Vor Golzow liegt Wolf-Dietrich Kroll im April 1945 im Schützengraben. Er sieht sowjetische Panzer auf sich zurollen, fremde Soldaten angreifen, Kameraden neben sich sterben. Auf den Soldatengräbern des Golzower Friedhofs stehen keine Namen, die er kennt. Doch diese Toten sind seinen Toten am nächsten. Er zeigt uns auch die Stelle, wo sie damals ihre Kameraden beerdigt haben. Es ist ein ruhiger Ort am nördlichen Ende von Golzow. Privatgelände. Ein Gutshof, dem die einstige Größe an den Gebäuden anzusehen ist. Architektur der Gründerzeit. „Einhundertzehn Hektar“, sagt der Eigentümer mit leichtem Kopfschütteln. Es ist klar, was er meint. Das Pech seines Großvaters. Alles über einhundert Hektar wird in der Bodenreform nach 1945 als Großgrundbesitz enteignet. Zehn Hektar zu viel. Zehn Minuten zu spät. Zehn Zentimeter weg vom Tod.
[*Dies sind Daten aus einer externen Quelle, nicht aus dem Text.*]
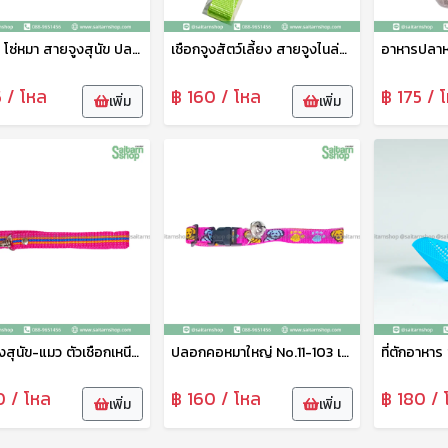
โซ่สุนัข โซ่หมา สายจูงสุนัข ปลอกคอสุนัข โซ่เหล็กบิด ปลอกคอหมา โซ่ล่ามสุนัข สายจูงหมา โซ่จูงหมา โซ่จูงสุนัข โซ่ No.03136
เชือกจูงสัตว์เลี้ยง สายจูงไนล่อน คละสี สายจูงสุนัขพันธุ์ใหญ่ คุณภาพดี เชือกหนานิ่ม ทนทาน ปลอดภัย
5 / โหล
฿ 160 / โหล
฿ 175 / 
เพิ่ม
เพิ่ม
เชือกจูงสุนัข-แมว ตัวเชือกเหนียว ไม่ขาดง่ายใช่ได้ยาวนาน No.11-104
ปลอกคอหมาใหญ่ No.11-103 เส้นใหญ่ไม่หลุดไม่ขาดง่าย
0 / โหล
฿ 160 / โหล
฿ 180 / 
เพิ่ม
เพิ่ม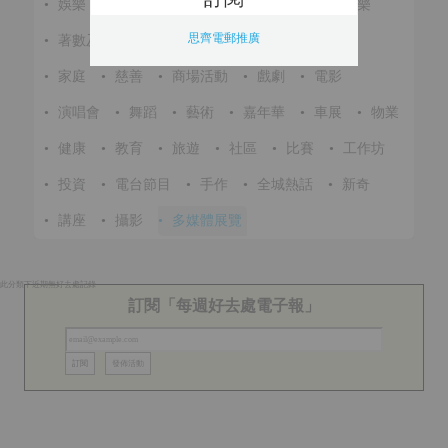
•
娛樂
•
展覽
•
環保
•
節慶
•
進修
•
音樂
思齊電郵推廣
•
著數及優惠
•
美食
•
體育
•
文化
•
戶外
•
家庭
•
慈善
•
商場活動
•
戲劇
•
電影
•
演唱會
•
舞蹈
•
藝術
•
嘉年華
•
車展
•
物業
•
健康
•
教育
•
旅遊
•
社區
•
比賽
•
工作坊
•
投資
•
電台節目
•
手作
•
全城熱話
•
新奇
•
講座
•
攝影
•
多媒體展覽
此分類下近期無好去處記錄
訂閱「每週好去處電子報」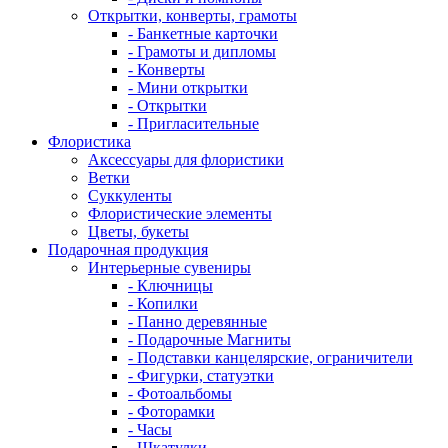
Открытки, конверты, грамоты
- Банкетные карточки
- Грамоты и дипломы
- Конверты
- Мини открытки
- Открытки
- Пригласительные
Флористика
Аксессуары для флористики
Ветки
Суккуленты
Флористические элементы
Цветы, букеты
Подарочная продукция
Интерьерные сувениры
- Ключницы
- Копилки
- Панно деревянные
- Подарочные Магниты
- Подставки канцелярские, ограничители
- Фигурки, статуэтки
- Фотоальбомы
- Фоторамки
- Часы
- Шкатулки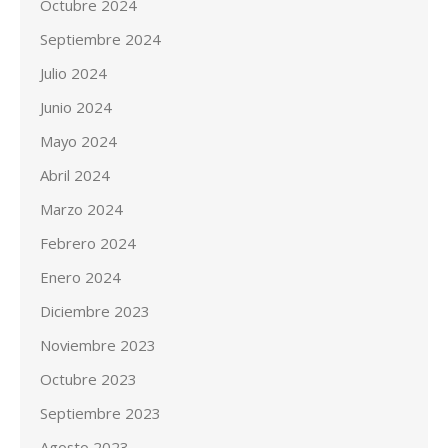
Octubre 2024
Septiembre 2024
Julio 2024
Junio 2024
Mayo 2024
Abril 2024
Marzo 2024
Febrero 2024
Enero 2024
Diciembre 2023
Noviembre 2023
Octubre 2023
Septiembre 2023
Agosto 2023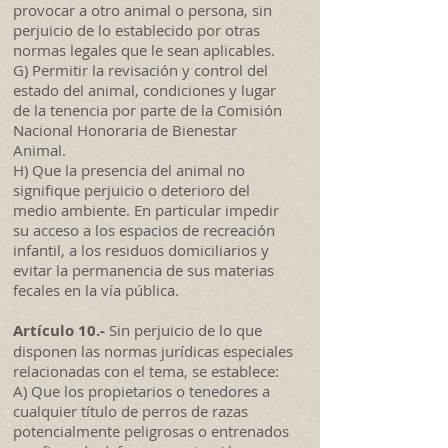
provocar a otro animal o persona, sin
perjuicio de lo establecido por otras
normas legales que le sean aplicables.
G) Permitir la revisación y control del
estado del animal, condiciones y lugar
de la tenencia por parte de la Comisión
Nacional Honoraria de Bienestar
Animal.
H) Que la presencia del animal no
signifique perjuicio o deterioro del
medio ambiente. En particular impedir
su acceso a los espacios de recreación
infantil, a los residuos domiciliarios y
evitar la permanencia de sus materias
fecales en la vía pública.
Artículo 10.-
Sin perjuicio de lo que
disponen las normas jurídicas especiales
relacionadas con el tema, se establece:
A) Que los propietarios o tenedores a
cualquier título de perros de razas
potencialmente peligrosas o entrenados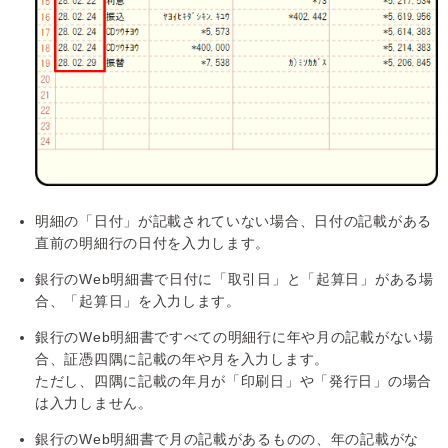
明細の「日付」が記載されていない場合、日付の記載がある
直前の明細行の日付を入力します。
銀行のWeb明細書で日付に「取引日」と「起算日」がある場
合、「起算日」を入力します。
銀行のWeb明細書ですべての明細行に年や月の記載がない場
合、証憑四隅に記載の年や月を入力します。
ただし、四隅に記載の年月が「印刷日」や「発行日」の場合
は入力しません。
銀行のWeb明細書で月の記載があるものの、年の記載がな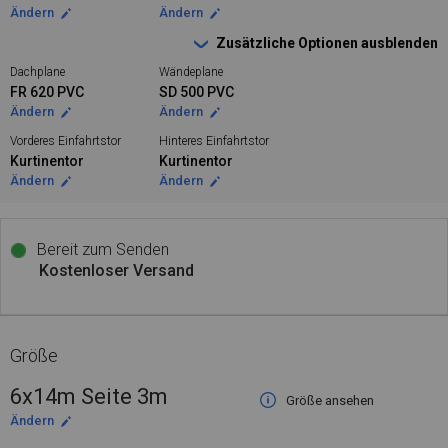
Ändern
Ändern
Zusätzliche Optionen ausblenden
Dachplane
Wändeplane
FR 620 PVC
SD 500 PVC
Ändern
Ändern
Vorderes Einfahrtstor
Hinteres Einfahrtstor
Kurtinentor
Kurtinentor
Ändern
Ändern
Bereit zum Senden
Kostenloser Versand
Größe
6x14m Seite 3m
Größe ansehen
Ändern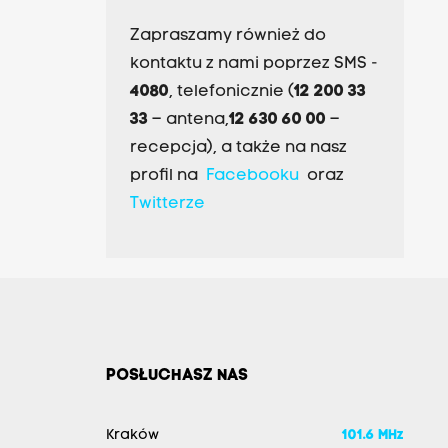
Zapraszamy również do
kontaktu z nami poprzez SMS -
4080
, telefonicznie (
12 200 33
33
– antena,
12 630 60 00
–
recepcja), a także na nasz
profil na
Facebooku
oraz
Twitterze
POSŁUCHASZ NAS
Kraków
101.6 MHz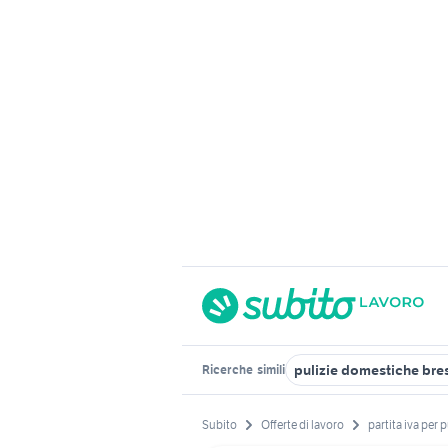
pulizie domestiche bre
Ricerche
simili
Subito
Offerte di lavoro
partita iva per p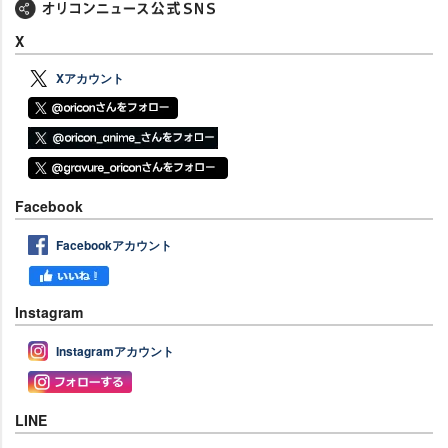
X
Xアカウント
Facebook
Facebookアカウント
Instagram
Instagramアカウント
LINE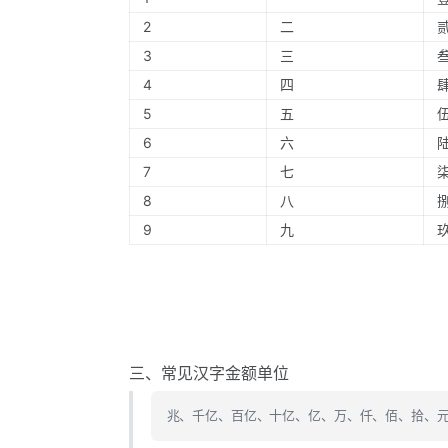
2
二
3
三
4
四
5
五
6
六
7
七
8
八
9
九
三、常见汉字金额单位
兆、千亿、百亿、十亿、亿、万、仟、佰、拾、元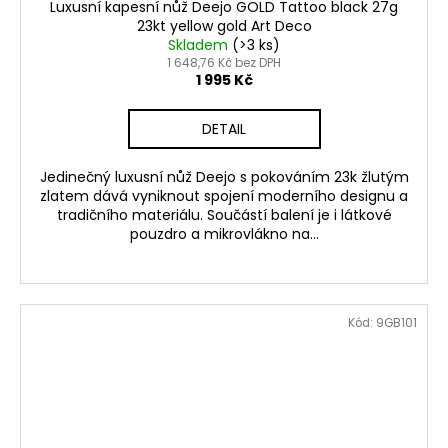
Luxusní kapesní nůž Deejo GOLD Tattoo black 27g
23kt yellow gold Art Deco
Skladem
(>3 ks)
1 648,76 Kč bez DPH
1 995 Kč
DETAIL
Jedinečný luxusní nůž Deejo s pokováním 23k žlutým
zlatem dává vyniknout spojení moderního designu a
tradičního materiálu. Součástí balení je i látkové
pouzdro a mikrovlákno na...
Kód:
9GB101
Der Nebenmann bricht zusammen. Kroll und drei Kameraden schleifen Tote auf Zeltplanen bis zum Gutshof, wo der „Spieß“, eine pfiffiger Hamburger, der nach Krieg wieder Boxer ist, sein Hauptquartier hat, und begraben sie im Park. Wenige Jahre nach dem Krieg macht Kroll eine Zeichnung von der Stelle, für die Suchanfrage beim Roten Kreuz. Seine damals frische Erinnerung auf dem heute vergilbten Papier trügt nicht. Nur die Gleise der Oderbruchbahn fehlen im Hier und Jetzt. Und die Toten sind lang schon umgebettet. Zielort unbekannt.

Im Strom

„Gefreiter Kroll meldet sich von der HKL zurück.“ So knapp heißt ‚Ich bin der Letzte; die anderen sind alle tot.‘ Im Gefechtsstand der Division am Rand von Gusow ist alles in Auflösung. Rückzug nach Westen. Weiterkämpfen, weiter Schutz suchen, weiter wegrennen, weiter sterben, weiter überleben. Kein Ende bis zum Ende. Als der besiegte, geschlagene Kroll nach Westen läuft, weg vom Oderbruch, von den Seelower Höhen, gerät er in den Strudel des letzten Kampfes. Die spärlichen Reste seiner ohnehin stets kläglich kleinen Einheit, verschwinden im „Endkampf“ der „Reichshauptstadt“. Gefallen oder Gefangen. Kroll hat Glück, erneut. Wie den Mann in Egdar Allen Poes „Hinab in den Malstrom“ zieht es ihn in Berlin nicht in den Orkus der Geschichte. Während sein Kompaniechef, Hauptmann von Majer, im Zentrum des Strudels am Reichstag in sowjetische Gefangenschaft gerät, treibt es Kroll im größeren Bogen am Rand des Sogs nördlich durch die Stadt und raus aus der tödlichen Gefahr. Anders als Poes Held kann sich Wolf-Dietrich Kroll nicht an die Details erinnern. Ist es Geschick oder – wieder mal – Glück? Der Malstrom von 1945 hat nicht den Mann, aber viele seiner Erinnerungen hinab gerissen. Vielleicht gut so; das Leben geht weiter. Muss es. Macht es. Ausbildung, Beruf, Liebe, Ehe, Kinder. Die Zeit vergeht und deckt zu. Aber es ist da.